** DATA follows **

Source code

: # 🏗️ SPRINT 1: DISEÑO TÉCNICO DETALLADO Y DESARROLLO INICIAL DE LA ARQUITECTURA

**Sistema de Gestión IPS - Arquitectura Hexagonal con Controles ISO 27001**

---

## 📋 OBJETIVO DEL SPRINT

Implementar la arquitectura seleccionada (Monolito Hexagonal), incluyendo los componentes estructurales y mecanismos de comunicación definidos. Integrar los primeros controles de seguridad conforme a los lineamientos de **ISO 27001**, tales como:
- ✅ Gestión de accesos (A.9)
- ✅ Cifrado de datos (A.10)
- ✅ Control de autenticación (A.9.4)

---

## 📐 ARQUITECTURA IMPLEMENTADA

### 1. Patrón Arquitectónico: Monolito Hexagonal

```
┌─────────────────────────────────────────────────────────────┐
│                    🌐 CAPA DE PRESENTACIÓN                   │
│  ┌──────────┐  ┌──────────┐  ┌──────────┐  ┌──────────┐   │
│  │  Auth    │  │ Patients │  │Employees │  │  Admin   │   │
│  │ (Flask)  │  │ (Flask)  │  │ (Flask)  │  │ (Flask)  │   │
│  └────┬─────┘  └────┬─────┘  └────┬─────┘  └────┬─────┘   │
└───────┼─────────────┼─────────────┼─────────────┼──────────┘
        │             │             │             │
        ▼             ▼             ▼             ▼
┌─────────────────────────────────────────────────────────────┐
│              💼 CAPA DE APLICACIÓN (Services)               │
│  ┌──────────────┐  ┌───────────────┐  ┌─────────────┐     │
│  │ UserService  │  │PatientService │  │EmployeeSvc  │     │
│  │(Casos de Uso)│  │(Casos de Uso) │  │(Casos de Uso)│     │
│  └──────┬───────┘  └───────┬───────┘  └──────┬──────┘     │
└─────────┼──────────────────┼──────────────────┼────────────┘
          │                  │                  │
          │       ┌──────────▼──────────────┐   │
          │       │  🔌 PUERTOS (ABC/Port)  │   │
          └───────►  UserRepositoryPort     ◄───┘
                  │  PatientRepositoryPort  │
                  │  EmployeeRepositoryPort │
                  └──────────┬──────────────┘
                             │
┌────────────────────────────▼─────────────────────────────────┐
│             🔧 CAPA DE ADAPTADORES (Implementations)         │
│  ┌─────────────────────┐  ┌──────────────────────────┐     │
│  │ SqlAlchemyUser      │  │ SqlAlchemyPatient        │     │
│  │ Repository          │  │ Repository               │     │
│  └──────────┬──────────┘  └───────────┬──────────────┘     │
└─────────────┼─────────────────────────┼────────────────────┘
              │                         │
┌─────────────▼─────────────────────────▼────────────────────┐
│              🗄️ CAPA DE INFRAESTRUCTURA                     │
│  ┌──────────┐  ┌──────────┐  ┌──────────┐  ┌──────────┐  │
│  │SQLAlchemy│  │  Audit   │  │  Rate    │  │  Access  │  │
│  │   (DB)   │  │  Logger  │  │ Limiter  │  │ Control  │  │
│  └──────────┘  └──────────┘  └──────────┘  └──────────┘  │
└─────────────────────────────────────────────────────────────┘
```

** End of DATA **
** DATA follows **

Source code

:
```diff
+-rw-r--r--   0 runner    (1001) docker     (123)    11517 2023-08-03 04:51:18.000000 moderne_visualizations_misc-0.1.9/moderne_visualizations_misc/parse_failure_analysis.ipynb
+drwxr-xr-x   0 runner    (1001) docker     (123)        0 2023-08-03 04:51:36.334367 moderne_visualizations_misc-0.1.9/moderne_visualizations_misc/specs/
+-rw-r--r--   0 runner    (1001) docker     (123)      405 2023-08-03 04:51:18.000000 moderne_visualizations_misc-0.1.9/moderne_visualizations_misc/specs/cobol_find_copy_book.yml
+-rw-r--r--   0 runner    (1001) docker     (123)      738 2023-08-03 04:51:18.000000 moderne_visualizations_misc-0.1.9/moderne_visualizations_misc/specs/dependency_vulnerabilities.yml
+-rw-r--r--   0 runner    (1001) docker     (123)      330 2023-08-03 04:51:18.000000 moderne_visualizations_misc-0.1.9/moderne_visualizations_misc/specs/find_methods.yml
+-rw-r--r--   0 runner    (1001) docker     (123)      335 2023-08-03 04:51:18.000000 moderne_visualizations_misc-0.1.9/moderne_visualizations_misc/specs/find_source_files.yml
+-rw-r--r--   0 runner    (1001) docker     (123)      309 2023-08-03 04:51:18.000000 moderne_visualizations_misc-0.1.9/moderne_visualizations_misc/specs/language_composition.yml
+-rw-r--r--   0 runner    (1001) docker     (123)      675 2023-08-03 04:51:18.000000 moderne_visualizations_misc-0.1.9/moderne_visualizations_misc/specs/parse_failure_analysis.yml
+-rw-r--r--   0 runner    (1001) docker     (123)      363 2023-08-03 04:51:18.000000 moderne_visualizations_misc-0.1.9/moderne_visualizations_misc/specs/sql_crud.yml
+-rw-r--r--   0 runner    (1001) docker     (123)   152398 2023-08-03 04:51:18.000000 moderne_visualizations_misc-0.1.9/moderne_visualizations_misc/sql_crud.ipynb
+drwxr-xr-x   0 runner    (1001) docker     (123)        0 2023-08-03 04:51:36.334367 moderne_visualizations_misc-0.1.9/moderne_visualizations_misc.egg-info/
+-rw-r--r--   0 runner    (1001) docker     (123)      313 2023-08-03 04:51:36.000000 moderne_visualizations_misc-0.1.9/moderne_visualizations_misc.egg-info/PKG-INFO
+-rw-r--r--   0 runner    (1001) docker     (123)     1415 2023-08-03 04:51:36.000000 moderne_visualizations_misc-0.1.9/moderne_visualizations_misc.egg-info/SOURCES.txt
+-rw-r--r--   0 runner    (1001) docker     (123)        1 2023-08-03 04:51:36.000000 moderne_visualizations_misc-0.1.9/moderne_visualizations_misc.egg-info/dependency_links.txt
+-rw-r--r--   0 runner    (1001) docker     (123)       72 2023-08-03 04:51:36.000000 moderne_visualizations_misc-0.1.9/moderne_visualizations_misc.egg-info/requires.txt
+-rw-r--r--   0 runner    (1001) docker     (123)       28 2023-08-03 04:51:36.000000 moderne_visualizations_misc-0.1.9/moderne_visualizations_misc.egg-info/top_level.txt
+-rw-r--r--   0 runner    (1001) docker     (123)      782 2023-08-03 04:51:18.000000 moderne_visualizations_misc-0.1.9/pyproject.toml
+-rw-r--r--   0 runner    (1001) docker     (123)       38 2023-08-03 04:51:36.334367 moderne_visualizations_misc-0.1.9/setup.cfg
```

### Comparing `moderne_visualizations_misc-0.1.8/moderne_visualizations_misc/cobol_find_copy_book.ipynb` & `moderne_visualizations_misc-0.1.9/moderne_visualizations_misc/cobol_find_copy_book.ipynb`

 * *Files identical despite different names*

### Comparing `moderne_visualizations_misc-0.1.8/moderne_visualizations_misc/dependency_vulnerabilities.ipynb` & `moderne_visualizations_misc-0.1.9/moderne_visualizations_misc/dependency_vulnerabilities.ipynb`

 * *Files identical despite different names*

** End of DATA **

:: ASSIGNMENT ::
Using the data above, reproduce exactly the lines between those holding "Controles ISO 27001**" and "## 📋 OBJETIVO DEL SPRINT", inclusive, and no others.

:: SOLUTION FOR THIS TASK ::
**Sistema de Gestión IPS - Arquitectura Hexagonal con Controles ISO 27001**

---

## 📋 OBJETIVO DEL SPRINT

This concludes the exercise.